Tuesday February 3rd - 6.30-7.30pm
Tickets are £5 - save your seat!
About the book:
Perfect for LGBTQIA+ History Month, rediscover this lost lesbian novel of the late 1960s – quirky, sweet, eccentric and filled with the sounds and energies of the era’s counterculture, from a forgotten queer author who deserves to be remembered.
“You get fed up singing jingle jangle songs and doing gigs around the country. There’s no time to wonder, no time to lie in the grass and dream. One loses so much: one just isn’t a real person any more.”
Late 60s London, folk singer Sarah Kumar arrives to give a concert. She is hot stuff and a hot mess – androgynous, awkward and alluring.
Kumar attends hip parties, sings to her fans and passes out wasted. She is a picture of consummate coolness, hid nervously behind huge sunglasses – a subversive imagining of a strong queer female lead amid the commercial folk boom.

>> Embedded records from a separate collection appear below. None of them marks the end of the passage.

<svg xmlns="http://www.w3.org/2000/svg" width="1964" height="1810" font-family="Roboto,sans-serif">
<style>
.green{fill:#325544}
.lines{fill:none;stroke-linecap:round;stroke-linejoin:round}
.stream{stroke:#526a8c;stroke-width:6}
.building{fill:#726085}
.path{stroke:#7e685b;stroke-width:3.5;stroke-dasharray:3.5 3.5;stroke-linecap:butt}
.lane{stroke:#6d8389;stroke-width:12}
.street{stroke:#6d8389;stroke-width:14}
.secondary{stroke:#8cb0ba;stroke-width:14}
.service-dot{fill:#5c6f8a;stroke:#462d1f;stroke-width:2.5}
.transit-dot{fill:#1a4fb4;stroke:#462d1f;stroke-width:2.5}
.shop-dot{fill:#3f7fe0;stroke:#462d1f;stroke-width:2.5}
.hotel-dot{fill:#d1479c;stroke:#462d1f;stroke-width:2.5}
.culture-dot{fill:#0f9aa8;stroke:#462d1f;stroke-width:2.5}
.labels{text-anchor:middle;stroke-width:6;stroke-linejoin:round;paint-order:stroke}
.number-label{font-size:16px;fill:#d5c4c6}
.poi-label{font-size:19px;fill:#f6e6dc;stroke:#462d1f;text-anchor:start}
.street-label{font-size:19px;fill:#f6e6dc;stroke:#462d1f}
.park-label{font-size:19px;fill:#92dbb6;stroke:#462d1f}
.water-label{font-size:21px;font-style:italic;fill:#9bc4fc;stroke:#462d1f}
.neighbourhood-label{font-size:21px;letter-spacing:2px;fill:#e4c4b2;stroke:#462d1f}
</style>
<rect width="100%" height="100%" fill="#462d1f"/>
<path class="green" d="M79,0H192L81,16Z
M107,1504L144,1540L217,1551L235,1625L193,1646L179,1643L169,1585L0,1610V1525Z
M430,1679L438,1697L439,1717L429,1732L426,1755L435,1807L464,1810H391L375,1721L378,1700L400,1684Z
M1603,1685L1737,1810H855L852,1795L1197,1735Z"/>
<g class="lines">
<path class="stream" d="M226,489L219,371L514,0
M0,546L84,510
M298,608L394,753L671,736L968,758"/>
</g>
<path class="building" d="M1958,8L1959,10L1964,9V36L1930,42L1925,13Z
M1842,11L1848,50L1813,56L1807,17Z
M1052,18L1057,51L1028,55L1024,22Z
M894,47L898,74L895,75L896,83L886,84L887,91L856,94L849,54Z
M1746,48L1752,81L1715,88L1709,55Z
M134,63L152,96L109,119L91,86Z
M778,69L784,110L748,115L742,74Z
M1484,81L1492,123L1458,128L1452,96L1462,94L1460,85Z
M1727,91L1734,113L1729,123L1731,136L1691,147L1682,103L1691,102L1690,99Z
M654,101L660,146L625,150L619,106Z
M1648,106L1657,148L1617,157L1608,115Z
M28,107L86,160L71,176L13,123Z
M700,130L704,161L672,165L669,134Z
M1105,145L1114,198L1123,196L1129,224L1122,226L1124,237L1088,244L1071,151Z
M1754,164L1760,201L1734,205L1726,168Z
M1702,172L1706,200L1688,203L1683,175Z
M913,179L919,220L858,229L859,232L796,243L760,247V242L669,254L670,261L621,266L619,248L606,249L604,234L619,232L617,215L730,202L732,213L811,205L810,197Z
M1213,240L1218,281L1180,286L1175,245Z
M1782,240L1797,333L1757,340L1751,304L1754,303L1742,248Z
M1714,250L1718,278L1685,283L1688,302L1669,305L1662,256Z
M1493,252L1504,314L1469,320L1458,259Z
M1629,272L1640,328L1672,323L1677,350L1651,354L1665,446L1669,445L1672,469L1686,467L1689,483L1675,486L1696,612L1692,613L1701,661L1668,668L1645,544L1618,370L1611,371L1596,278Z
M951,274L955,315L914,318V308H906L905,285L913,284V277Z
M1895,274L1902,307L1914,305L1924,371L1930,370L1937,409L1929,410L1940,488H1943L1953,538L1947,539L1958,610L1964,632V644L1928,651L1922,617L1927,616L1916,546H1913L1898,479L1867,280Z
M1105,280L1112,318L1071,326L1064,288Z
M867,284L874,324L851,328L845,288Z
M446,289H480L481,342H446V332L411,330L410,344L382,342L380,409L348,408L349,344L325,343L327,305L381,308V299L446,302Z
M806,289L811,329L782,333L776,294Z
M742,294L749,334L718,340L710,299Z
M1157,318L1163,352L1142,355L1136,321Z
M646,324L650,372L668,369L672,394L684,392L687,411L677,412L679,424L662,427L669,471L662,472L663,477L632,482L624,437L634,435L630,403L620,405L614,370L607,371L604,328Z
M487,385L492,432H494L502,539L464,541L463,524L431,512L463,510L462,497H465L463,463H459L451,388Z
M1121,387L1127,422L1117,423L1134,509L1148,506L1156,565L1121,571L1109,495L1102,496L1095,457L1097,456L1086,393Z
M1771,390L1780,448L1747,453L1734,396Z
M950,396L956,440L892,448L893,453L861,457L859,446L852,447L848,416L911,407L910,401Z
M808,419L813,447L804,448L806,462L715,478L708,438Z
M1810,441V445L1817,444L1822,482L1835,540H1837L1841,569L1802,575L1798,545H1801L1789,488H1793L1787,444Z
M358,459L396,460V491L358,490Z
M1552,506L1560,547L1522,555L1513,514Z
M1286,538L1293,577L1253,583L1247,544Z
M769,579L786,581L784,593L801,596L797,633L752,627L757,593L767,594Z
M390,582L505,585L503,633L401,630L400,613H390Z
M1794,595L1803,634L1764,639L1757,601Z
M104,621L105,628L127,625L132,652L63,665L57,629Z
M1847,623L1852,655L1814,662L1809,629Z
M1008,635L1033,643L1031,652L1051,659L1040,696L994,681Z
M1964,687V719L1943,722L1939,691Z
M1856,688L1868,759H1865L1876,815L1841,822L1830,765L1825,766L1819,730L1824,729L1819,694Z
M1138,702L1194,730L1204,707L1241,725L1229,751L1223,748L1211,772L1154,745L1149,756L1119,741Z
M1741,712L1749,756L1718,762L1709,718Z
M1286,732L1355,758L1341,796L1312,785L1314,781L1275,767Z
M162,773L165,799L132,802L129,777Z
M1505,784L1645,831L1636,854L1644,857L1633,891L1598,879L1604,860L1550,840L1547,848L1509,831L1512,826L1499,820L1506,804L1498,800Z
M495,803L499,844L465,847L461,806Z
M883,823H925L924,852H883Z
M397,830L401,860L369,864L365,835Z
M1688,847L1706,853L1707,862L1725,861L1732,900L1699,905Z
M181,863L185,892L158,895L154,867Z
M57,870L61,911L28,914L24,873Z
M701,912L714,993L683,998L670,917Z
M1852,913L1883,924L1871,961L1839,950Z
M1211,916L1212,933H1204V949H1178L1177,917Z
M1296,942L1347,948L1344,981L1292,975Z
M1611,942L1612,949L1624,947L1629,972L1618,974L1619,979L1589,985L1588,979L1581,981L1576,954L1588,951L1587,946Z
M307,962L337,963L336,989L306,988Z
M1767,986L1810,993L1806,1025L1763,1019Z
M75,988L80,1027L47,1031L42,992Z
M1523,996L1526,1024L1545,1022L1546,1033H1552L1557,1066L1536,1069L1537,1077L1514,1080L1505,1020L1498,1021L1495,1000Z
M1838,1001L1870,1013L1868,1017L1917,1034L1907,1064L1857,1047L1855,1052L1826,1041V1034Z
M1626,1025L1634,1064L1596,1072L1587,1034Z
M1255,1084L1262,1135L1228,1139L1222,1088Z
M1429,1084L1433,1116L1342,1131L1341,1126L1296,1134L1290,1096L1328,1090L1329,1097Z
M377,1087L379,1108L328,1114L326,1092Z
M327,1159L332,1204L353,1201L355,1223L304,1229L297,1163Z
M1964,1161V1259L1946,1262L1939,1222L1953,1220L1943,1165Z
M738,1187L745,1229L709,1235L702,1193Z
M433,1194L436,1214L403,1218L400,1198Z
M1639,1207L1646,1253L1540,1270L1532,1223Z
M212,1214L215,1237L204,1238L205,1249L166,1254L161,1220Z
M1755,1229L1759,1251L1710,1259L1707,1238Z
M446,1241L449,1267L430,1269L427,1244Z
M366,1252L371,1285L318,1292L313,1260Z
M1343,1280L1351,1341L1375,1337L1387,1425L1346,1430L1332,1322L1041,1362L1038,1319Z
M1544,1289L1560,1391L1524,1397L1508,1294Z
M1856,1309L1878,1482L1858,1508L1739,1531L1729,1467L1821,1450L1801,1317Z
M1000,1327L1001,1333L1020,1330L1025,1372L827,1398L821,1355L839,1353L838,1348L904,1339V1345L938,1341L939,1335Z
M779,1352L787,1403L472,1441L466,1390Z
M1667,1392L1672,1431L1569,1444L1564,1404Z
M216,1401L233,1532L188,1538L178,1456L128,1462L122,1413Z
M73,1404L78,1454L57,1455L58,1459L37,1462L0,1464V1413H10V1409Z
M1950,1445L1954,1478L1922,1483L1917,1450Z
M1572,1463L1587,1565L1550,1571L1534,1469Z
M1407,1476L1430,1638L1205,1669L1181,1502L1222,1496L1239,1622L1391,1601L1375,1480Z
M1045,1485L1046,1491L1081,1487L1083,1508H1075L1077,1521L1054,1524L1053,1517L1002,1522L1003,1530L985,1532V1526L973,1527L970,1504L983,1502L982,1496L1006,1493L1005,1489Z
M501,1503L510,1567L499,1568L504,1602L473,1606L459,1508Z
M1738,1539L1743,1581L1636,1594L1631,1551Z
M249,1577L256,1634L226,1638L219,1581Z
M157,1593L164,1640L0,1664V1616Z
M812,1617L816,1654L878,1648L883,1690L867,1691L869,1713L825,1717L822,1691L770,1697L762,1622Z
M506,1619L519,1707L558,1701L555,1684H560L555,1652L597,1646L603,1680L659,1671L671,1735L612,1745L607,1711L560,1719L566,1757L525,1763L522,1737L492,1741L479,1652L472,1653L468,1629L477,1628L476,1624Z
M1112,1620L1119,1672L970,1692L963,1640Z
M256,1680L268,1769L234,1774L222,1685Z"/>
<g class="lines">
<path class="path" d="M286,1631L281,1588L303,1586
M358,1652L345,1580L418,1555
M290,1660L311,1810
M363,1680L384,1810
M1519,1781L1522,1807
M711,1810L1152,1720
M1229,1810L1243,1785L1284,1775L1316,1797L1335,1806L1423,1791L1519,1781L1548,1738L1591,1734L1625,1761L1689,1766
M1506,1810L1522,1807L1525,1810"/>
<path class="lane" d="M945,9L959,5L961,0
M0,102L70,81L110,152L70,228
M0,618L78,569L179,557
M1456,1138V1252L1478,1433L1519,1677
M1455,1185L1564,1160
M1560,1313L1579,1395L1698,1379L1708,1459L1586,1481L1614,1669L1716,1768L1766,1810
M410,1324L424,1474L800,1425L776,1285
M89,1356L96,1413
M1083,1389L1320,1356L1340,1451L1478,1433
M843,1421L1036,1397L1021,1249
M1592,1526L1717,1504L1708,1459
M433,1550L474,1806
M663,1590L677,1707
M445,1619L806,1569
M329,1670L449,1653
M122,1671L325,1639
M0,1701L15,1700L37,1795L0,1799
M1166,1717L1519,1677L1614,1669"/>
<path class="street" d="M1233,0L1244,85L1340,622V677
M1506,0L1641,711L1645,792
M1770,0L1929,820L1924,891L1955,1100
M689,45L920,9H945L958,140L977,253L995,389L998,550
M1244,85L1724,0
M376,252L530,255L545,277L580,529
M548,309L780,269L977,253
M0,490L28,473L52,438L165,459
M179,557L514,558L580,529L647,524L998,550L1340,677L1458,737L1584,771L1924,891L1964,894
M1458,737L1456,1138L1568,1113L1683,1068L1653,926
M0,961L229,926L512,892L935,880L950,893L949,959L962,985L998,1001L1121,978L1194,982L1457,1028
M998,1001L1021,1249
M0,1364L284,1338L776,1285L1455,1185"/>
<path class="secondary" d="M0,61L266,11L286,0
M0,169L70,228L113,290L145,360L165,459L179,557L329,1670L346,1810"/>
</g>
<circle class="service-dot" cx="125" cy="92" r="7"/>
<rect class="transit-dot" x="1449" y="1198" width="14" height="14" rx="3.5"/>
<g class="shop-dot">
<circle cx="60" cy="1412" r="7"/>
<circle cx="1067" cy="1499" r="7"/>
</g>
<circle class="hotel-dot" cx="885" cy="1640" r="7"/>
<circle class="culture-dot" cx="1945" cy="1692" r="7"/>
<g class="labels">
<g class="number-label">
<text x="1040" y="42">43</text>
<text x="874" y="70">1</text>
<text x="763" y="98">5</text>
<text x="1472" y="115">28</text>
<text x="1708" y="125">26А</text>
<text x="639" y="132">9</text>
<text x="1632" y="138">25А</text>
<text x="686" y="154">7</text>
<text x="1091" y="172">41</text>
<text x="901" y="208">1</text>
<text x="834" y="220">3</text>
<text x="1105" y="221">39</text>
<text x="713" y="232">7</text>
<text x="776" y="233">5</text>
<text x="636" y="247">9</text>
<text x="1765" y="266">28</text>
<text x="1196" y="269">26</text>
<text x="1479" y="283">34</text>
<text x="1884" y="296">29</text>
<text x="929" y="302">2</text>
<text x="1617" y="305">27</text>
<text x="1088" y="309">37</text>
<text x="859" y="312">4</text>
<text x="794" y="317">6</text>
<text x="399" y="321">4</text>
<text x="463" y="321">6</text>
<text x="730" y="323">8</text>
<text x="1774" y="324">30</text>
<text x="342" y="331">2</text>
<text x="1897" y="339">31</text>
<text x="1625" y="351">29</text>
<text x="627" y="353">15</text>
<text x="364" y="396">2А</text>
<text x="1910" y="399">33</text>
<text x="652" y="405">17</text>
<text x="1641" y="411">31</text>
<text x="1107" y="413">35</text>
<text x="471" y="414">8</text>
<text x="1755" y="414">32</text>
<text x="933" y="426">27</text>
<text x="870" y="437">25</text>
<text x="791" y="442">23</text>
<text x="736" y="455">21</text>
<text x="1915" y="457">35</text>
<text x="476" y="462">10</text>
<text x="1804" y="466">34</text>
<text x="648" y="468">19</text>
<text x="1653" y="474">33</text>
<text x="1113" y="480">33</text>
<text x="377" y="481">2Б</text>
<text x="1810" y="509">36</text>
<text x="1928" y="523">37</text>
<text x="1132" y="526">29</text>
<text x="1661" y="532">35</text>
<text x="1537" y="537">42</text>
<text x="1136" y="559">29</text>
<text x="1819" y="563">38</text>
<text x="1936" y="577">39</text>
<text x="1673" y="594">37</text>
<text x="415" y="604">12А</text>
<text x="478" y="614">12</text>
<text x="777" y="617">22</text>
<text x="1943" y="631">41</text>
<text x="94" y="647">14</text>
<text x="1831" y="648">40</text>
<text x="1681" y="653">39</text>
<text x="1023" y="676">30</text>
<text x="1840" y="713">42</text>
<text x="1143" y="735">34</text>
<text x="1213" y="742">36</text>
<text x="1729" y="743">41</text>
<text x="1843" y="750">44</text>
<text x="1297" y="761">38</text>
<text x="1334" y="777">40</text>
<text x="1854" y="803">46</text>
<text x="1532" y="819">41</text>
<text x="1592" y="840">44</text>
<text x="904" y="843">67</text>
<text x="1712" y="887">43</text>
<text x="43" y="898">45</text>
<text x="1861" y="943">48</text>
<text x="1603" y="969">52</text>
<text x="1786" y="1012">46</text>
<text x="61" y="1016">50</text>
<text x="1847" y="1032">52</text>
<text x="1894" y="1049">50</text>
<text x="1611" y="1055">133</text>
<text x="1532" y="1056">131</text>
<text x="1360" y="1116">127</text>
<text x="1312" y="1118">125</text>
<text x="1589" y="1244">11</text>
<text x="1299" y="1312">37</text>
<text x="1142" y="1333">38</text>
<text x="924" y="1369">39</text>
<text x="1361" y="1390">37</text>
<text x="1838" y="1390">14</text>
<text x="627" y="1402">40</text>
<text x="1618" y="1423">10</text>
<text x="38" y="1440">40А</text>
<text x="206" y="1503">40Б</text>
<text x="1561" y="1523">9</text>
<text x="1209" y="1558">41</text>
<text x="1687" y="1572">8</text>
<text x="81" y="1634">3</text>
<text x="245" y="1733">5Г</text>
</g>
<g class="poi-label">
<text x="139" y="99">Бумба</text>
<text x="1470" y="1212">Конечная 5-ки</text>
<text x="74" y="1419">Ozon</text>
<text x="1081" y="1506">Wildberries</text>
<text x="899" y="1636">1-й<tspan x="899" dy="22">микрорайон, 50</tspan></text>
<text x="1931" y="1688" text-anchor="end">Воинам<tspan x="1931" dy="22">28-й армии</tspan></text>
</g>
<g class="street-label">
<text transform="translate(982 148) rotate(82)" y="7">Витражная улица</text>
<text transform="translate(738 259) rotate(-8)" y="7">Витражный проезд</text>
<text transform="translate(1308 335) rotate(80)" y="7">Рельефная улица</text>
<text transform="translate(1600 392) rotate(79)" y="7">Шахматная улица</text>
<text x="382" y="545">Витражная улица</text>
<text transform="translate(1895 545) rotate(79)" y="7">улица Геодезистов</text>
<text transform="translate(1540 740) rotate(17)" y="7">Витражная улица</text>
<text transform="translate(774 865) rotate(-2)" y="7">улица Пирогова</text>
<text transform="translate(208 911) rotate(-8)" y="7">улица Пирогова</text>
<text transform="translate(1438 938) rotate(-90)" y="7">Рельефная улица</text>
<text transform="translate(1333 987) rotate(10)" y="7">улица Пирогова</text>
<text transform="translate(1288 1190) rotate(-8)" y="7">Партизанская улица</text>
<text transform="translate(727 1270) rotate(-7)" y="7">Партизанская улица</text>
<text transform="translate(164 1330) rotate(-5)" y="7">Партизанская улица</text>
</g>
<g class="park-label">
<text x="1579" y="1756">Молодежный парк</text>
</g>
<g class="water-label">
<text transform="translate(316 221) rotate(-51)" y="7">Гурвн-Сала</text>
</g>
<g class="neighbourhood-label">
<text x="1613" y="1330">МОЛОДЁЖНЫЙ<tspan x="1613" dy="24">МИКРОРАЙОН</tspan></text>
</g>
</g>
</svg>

Inside the countercultural throng, Kumar’s life is soon derailed by an encounter with an older woman, the intoxicating Mrs. Stankovich.
Buried in the archives for far too long, A Jingle-Jangle Song is the lost queer novel of the late 1960s. Eccentric and atmospheric, sweet and satirical, the novel celebrates how queer desire erupts in unexpected – and unignorable – ways.Publisher, D-M Withers said: “When I first read A Jingle Jangle Song, I was thrilled by the prose, intoxicated by the story and captivated by the protagonist Sarah Kumar's Main Character Energy. I then felt sad, and furious, that a book this good was not more widely available, and that such an interesting queer author, published by a stellar literary publisher in the 1960s, has more or less totally disappeared from the literary map. Bringing out a new edition of Villa-Gilbert's most groovy novel is a restorative act that will enable her work to be read again in a historical moment that will understand and - I hope - embrace her.”